EXERCISE DATA:

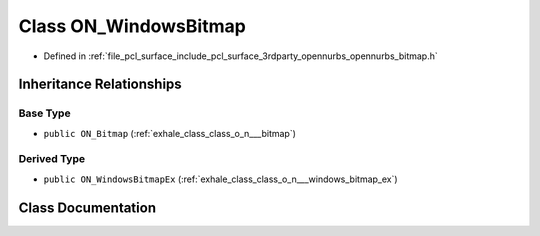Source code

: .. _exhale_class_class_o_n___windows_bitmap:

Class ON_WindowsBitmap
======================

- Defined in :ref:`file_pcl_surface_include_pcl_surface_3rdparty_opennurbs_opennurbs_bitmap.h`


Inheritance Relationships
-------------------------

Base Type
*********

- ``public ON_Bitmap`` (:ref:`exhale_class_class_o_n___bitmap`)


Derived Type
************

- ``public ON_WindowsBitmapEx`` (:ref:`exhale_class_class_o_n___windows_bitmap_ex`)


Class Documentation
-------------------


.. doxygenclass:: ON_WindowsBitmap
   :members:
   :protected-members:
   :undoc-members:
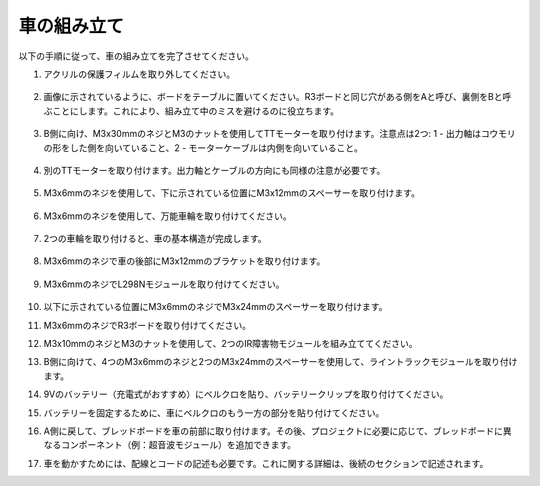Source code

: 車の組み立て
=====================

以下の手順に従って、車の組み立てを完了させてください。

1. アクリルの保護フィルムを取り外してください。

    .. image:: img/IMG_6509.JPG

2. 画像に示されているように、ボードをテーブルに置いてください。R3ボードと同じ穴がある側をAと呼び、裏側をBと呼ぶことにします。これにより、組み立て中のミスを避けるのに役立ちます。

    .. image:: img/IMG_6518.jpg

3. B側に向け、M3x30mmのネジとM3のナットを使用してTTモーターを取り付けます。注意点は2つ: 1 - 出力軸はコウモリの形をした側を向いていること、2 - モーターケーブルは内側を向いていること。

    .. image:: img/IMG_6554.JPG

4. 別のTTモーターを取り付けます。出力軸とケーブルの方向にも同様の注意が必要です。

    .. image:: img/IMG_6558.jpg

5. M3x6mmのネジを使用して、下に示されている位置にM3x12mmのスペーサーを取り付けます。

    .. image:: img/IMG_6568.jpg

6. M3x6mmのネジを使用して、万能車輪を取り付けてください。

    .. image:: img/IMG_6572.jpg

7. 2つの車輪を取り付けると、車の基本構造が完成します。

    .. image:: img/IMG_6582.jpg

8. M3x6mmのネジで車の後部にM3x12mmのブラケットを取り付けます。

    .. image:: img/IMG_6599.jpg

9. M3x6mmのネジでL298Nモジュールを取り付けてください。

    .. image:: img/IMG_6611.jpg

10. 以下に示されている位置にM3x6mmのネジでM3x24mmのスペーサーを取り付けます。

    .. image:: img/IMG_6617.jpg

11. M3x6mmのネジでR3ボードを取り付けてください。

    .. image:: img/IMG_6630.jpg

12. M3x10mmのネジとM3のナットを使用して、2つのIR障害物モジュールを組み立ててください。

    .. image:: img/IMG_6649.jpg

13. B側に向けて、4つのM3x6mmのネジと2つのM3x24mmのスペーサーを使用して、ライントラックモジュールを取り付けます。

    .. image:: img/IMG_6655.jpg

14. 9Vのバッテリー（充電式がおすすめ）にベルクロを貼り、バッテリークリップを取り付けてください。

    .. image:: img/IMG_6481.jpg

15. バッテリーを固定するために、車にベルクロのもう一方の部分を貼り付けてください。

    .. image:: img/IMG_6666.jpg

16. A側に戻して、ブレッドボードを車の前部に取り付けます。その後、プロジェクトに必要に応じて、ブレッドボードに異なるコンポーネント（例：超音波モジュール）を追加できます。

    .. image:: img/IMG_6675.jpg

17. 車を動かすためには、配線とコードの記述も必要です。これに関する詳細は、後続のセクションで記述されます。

INSTRUCTIONS FOR THE TASK:
Wherever the string "members" appears in the entries, copy that line.

OUTPUT OF THE TASK:
   :members:
   :protected-members:
   :undoc-members:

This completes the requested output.